> **Teks Bacaan**:
---+---

Banjirembun.com - Pengelolaan uang pribadi dengan keuangan milik organisasi, lembaga, atau perusahaan sangat jauh berbeda dalam mengurusnya. Barangkali dalam mengatur uang sendiri tidak begitu rumit dan ketat dibanding duit milik "bersama". Toh, itu kan milik-milik sendiri dan punya hak penuh atasnya.
Kendati demikian, meski manajemen keuangan pribadi tampak sepele saja sehingga "mengentengkan" justru berisiko bikin petaka yang berbahaya bagi sendi kehidupan. Dampaknya, bukan hanya bagi diri sendiri tapi juga pada keluarga dan berpeluang diderita dalam jangka panjang.
Rumus pasti dalam mengelola uang pribadi agar tetap aman terkendali yaitu "Milikilah penghasilan sebesar-besarnya dengan pengeluaran yang sangat efektif dan efisien mungkin". Sayangnya, pernyataan itu tak segampang saat penerapan kehidupan sehari-hari.
Seringkali ketika mengalami peningkatan jumlah pendapatan bulanan, malah kebanyakan individu juga memperbesar nilai pengeluarannya. Bukan malah jumlah uang yang ditabung atau disisihkan dengan rutin untuk disimpan semakin banyak, yang ada "uang sisa" tetap konstan seperti sebelumnya.
|
Ilustrasi mengelola uang pribadi (sumber foto koleksi pribadi) |
Nah untuk itu, diperlukan manajemen pengeluaran uang pribadi supaya dalam mengeluarkan duit tetap berhati-hati. Tidak langsung main "hantam" keluar anggaran semena-mena lantaran merasa telah punya pundi-pundi rupiah melimpah.

---+---

> **Data Tersedia**:
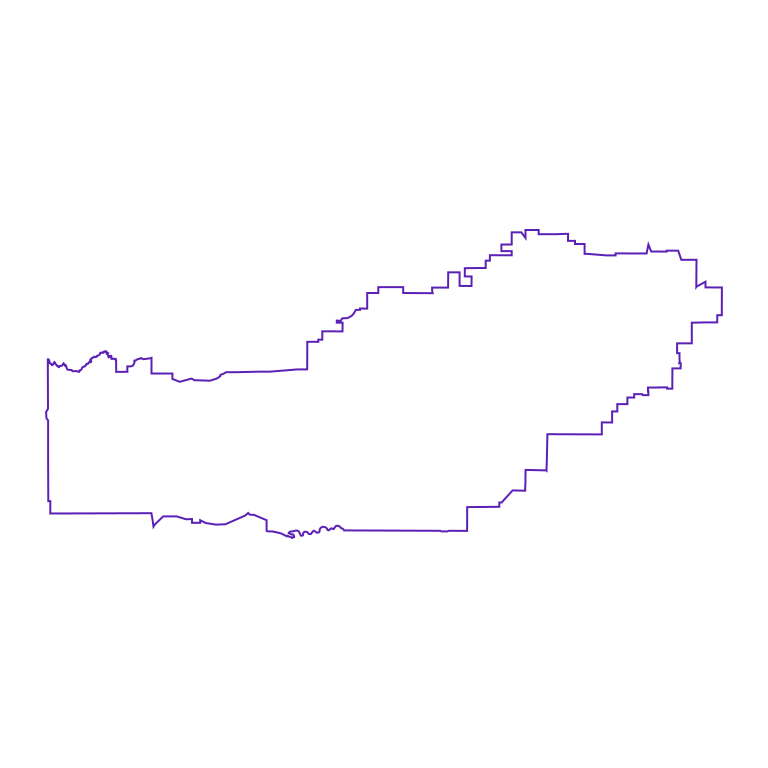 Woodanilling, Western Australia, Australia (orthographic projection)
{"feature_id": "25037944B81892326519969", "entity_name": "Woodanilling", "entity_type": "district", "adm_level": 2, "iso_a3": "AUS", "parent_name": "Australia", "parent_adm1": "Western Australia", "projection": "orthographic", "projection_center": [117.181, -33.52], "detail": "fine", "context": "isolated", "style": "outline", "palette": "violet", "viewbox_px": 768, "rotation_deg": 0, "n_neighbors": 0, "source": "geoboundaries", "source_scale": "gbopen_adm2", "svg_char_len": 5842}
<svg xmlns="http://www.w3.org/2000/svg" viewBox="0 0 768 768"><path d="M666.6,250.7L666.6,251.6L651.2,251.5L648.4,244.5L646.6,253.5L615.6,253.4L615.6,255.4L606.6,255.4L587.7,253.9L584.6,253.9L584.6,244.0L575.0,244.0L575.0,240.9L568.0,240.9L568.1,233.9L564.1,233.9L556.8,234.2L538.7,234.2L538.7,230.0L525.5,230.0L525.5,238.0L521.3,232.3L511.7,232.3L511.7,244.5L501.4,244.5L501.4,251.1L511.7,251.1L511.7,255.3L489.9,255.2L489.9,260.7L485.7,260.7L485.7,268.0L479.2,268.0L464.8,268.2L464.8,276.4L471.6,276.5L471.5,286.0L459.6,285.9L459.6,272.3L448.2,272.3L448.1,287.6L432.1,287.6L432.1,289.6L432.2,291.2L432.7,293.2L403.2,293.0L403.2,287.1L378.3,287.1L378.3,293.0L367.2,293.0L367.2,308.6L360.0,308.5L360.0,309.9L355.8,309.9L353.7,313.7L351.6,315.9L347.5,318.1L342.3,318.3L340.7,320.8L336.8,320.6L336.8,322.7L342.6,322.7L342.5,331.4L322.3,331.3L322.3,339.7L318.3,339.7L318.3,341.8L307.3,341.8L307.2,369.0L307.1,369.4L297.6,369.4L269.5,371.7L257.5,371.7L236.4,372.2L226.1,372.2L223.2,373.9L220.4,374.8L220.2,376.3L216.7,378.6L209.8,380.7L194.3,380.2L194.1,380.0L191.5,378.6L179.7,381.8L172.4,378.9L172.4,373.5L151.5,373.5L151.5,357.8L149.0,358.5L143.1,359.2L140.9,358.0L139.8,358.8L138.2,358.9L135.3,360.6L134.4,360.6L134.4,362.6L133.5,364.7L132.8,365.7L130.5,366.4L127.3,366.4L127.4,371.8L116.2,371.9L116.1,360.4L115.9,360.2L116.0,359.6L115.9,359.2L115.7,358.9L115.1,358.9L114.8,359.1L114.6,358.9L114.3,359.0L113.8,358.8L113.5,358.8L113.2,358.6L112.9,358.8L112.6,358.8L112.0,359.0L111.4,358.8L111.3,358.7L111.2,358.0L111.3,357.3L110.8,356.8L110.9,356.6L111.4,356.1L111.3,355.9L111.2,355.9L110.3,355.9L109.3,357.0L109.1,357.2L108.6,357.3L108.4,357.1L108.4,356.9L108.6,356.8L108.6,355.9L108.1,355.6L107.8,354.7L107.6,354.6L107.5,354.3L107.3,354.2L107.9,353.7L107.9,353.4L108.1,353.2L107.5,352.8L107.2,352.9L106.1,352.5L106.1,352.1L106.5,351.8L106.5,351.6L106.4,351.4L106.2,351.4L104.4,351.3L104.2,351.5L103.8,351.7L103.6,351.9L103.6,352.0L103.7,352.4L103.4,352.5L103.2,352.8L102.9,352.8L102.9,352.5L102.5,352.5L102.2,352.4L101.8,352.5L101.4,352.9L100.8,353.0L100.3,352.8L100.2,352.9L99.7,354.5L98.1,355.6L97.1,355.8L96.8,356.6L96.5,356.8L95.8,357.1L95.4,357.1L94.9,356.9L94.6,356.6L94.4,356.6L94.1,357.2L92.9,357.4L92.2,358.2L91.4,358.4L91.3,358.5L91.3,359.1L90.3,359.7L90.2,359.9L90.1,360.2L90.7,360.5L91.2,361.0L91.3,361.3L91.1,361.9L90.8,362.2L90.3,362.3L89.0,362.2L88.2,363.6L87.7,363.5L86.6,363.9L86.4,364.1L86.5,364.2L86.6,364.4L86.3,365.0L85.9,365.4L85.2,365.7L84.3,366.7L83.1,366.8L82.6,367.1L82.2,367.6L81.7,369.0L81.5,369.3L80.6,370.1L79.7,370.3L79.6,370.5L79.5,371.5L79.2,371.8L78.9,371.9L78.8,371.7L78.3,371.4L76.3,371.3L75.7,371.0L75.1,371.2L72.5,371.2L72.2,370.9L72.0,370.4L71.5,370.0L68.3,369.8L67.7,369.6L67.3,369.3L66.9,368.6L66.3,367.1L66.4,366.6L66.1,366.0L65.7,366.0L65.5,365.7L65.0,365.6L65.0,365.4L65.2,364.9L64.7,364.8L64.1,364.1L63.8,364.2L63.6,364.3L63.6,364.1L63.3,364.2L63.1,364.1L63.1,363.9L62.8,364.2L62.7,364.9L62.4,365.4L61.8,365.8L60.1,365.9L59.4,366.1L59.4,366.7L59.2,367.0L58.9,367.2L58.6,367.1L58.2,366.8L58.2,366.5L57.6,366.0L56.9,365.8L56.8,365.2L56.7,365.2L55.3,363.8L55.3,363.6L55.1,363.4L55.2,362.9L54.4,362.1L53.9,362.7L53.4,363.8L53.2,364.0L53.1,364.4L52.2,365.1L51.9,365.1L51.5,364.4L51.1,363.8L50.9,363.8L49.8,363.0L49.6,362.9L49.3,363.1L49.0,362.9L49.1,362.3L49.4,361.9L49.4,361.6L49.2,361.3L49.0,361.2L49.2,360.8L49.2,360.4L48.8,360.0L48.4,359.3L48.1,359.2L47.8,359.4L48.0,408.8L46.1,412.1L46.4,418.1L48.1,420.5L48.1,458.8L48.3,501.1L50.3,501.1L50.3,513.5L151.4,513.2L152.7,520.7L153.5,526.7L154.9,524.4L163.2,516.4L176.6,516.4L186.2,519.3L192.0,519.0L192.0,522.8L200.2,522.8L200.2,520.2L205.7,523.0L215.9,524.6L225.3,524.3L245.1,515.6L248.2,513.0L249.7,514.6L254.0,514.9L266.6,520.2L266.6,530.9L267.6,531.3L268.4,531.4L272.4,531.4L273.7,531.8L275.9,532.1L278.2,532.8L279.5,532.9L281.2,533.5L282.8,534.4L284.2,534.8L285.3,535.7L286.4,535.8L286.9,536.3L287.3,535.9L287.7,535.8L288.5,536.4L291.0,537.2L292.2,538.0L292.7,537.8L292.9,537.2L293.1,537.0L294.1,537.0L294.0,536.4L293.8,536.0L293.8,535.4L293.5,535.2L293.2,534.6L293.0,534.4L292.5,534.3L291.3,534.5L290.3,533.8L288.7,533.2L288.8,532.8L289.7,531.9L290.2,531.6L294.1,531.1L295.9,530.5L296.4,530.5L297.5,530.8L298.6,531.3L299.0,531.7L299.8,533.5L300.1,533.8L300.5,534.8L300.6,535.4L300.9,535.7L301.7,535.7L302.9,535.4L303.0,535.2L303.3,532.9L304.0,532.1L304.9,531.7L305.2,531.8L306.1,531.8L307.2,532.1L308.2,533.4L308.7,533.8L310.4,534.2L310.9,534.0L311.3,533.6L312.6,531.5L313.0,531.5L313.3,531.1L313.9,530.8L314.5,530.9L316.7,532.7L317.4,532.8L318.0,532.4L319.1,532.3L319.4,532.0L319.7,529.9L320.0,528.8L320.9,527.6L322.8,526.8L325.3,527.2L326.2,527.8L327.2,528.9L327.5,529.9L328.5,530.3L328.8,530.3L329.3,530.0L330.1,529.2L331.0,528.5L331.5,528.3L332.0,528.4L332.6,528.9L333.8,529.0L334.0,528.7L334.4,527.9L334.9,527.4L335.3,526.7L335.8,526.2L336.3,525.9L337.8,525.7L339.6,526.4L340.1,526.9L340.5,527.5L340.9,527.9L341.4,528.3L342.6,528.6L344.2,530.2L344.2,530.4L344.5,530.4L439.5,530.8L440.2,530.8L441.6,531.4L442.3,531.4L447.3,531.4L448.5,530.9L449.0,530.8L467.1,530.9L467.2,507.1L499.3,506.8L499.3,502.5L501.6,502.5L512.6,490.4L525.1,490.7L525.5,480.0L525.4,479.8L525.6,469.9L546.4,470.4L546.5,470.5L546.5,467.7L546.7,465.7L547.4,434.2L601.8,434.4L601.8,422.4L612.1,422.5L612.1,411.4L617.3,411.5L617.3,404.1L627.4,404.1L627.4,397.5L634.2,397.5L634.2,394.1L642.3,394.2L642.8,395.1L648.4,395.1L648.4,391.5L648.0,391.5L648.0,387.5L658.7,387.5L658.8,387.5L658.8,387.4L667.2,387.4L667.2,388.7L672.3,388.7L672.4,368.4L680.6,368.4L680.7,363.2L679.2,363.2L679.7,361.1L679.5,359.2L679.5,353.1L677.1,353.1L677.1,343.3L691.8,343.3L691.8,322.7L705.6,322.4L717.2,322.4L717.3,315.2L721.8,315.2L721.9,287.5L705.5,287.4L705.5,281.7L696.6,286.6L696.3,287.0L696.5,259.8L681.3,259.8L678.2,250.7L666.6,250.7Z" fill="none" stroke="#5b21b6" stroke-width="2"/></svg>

---+---

> **Daftar Tugas**:
1. Tuliskan semua ungkapan yang diapit tanda petik ganda dalam teks bacaan tentang pengelolaan uang pribadi.
2. Lanjutkan teks bacaan tentang pengelolaan uang pribadi, dimulai sesudah kalimat terakhirnya.
Data tersebut merupakan bahan tersendiri yang terpisah dari teks bacaan.

> **Jawaban Berurutan**:
1.
1. "bersama"
2. "mengentengkan"
3. "Milikilah penghasilan sebesar-besarnya dengan pengeluaran yang sangat efektif dan efisien mungkin"
4. "uang sisa"
5. "hantam"

2.
Baca juga Bukan Hanya Dituntut Tangguh di Tengah Keterbatasan Finansial, Tapi Juga Wajib Waspada Ketika Uang Melimpah
Berikut ini manajemen pengeluaran uang pribadi demi mencegah kemiskinan, kebangkrutan, dan himpitan ekonomi secara mendadak:
1. Hindari Mempertaruhkan Uang
Maksud mempertaruhkan dalam tulisan ini yaitu sesuatu yang lebih mengerikan ketimbang "menggadaikan" barang. Di mana, orang yang mempertaruhkan uang berarti telah bermain-main dengan nasib keuangannya.
Parahnya, tujuannya bukan hanya untuk melipatgandakan uang melainkan pula sudah kecanduan. Dengan kata lain, mencari hiburan "pakai uang" dengan cara yang naif (konyol).
Contoh tindakan mempertaruhkan uang yaitu digunakan untuk ikut arisan (baik arisan uang, perhiasan, kendaraan, bingkisan hari raya, atau yang lainnya), investasi "misterius" yang ternyata bodong, perjudian, hingga togel (totoan gelap).
Pertaruhan lain yang dibungkus iman dan keagamaan yaitu bersedekah maupun mengutangi seseorang di luar kemampuan diri. Berharap dengan melakukan sedekah dan memiliki piutang tersebut mendapat "balasan" berupa harta yang dipunya bisa berlipat-lipat.
Faktanya, memang benar harta yang diperoleh bisa bertambah. Namun, itu belum tentu terjadi segera sesuai harapan. Apalagi, angka sedekah dan mengutangi itu di luar batas kemampuan. Artinya, memaksakan diri dengan "dalih" iman di dada yang kuat.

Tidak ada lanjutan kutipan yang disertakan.